Abstract

Purpose: Acute stroke care systems have been shifted to clusters of hospitals for cooperatively applying advanced treatment. It developed various forms of network care systems, of which measurement and evaluation are requested. Methods: Using cross-sectional national data for acute stroke care in Korea, hospital usage information after a medical contact was surveyed and transformed into node (hospital) and edge (transfer) format. Of them, dense-linked hospital groups were partitioned as a stroke community using the Louvain algorithm. It investigated the concentration, strength of connection, and functions of derived communities. Results: For six months, a total of 19113 subjects with ischemic stroke headed primarily to 1009 hospitals. They merged into 246 ASHs (acute stroke care hospitals) via 3114 (16.3%) secondary interhospital transfers. Those connections were partitioned for the 93 stroke communities (Figure A) comprising median of 9 hospitals (IQR, 5 - 14) and managed a median of 31.3 subjects per month (IQR, 18.2 - 48).
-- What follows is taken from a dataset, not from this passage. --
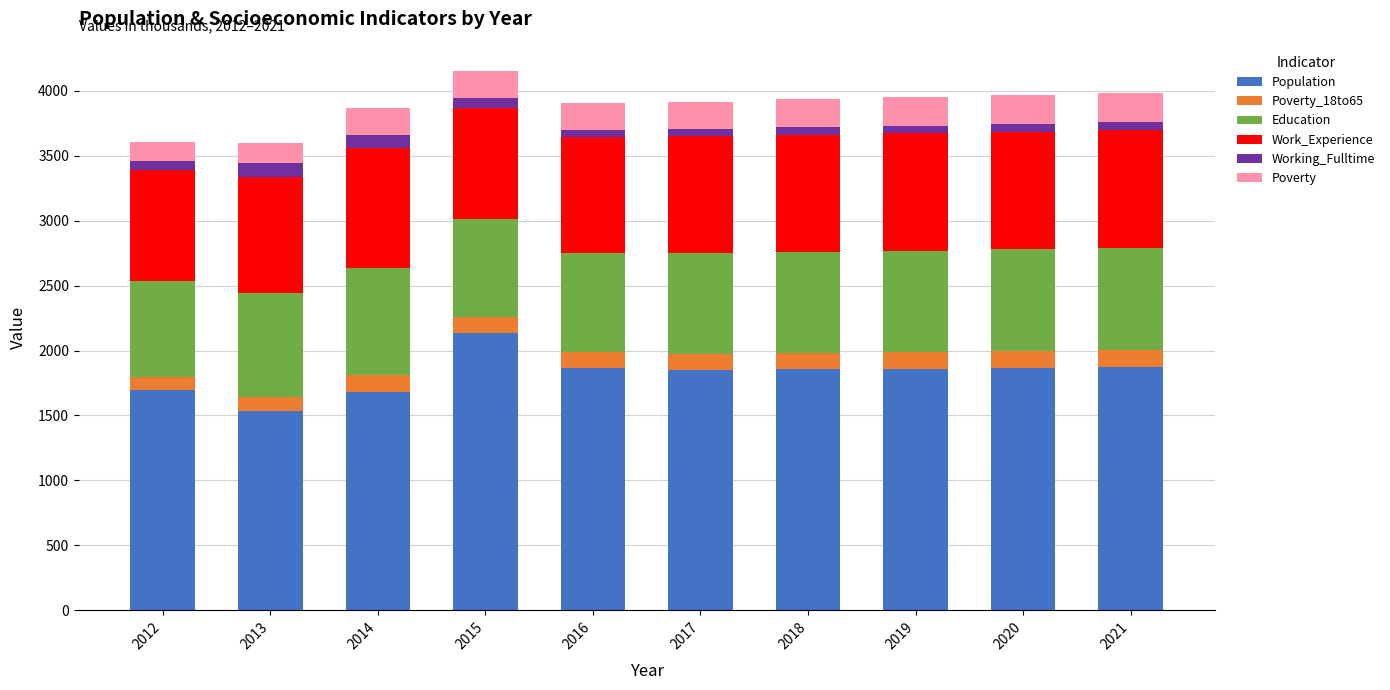

Which category has the highest value in the Population series?

2015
They presented highly centralized structure (median group centralization degree [GDC], 1.00), which used to classify the communities (Figure B). One- or two-hospital centered communities showed similar performances of endovascular treatment (EVT) compared to lower volume or poor formatted communities. Conclusions: The network analysis method effectively contoured the high centralizing stroke communities and helped the functions on the EVT accessibility.